◆ Work task ◆
Below are entries. Reproduce exactly the lines between the line holding "Contrast-enhanced abdominal CT, one" and the line holding "- mass: bounding", inclusive, and only those.
Excerpted records: Begin
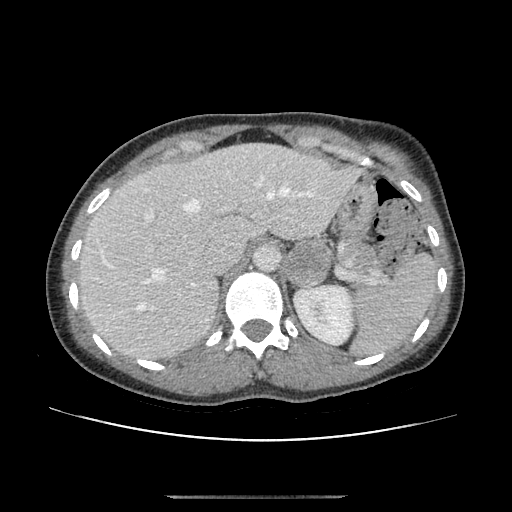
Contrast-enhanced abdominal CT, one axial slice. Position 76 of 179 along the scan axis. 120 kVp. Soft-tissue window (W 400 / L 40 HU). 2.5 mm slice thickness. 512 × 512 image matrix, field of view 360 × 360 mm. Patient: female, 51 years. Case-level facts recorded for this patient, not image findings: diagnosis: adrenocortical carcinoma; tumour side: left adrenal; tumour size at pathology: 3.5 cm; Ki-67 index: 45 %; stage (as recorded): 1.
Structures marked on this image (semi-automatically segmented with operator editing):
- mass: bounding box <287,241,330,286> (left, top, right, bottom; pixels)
Excerpted records: End
Excerpted records: Begin
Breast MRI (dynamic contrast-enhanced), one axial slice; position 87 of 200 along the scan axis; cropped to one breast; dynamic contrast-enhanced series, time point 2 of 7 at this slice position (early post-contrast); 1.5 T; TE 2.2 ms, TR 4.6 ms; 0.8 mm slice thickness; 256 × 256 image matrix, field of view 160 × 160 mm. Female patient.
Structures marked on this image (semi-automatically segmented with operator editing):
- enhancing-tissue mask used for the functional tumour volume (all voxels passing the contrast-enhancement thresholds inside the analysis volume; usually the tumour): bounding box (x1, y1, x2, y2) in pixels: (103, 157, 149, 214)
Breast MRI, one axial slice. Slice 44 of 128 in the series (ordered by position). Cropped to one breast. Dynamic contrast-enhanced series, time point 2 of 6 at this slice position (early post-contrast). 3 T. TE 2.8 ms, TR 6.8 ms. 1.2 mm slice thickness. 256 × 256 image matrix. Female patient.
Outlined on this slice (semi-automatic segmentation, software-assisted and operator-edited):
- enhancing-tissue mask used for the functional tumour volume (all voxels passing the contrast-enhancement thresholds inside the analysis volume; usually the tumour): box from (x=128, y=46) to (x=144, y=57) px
Excerpted records: End
◆ Task output ◆
Contrast-enhanced abdominal CT, one axial slice. Position 76 of 179 along the scan axis. 120 kVp. Soft-tissue window (W 400 / L 40 HU). 2.5 mm slice thickness. 512 × 512 image matrix, field of view 360 × 360 mm. Patient: female, 51 years. Case-level facts recorded for this patient, not image findings: diagnosis: adrenocortical carcinoma; tumour side: left adrenal; tumour size at pathology: 3.5 cm; Ki-67 index: 45 %; stage (as recorded): 1.
Structures marked on this image (semi-automatically segmented with operator editing):
- mass: bounding box <287,241,330,286> (left, top, right, bottom; pixels)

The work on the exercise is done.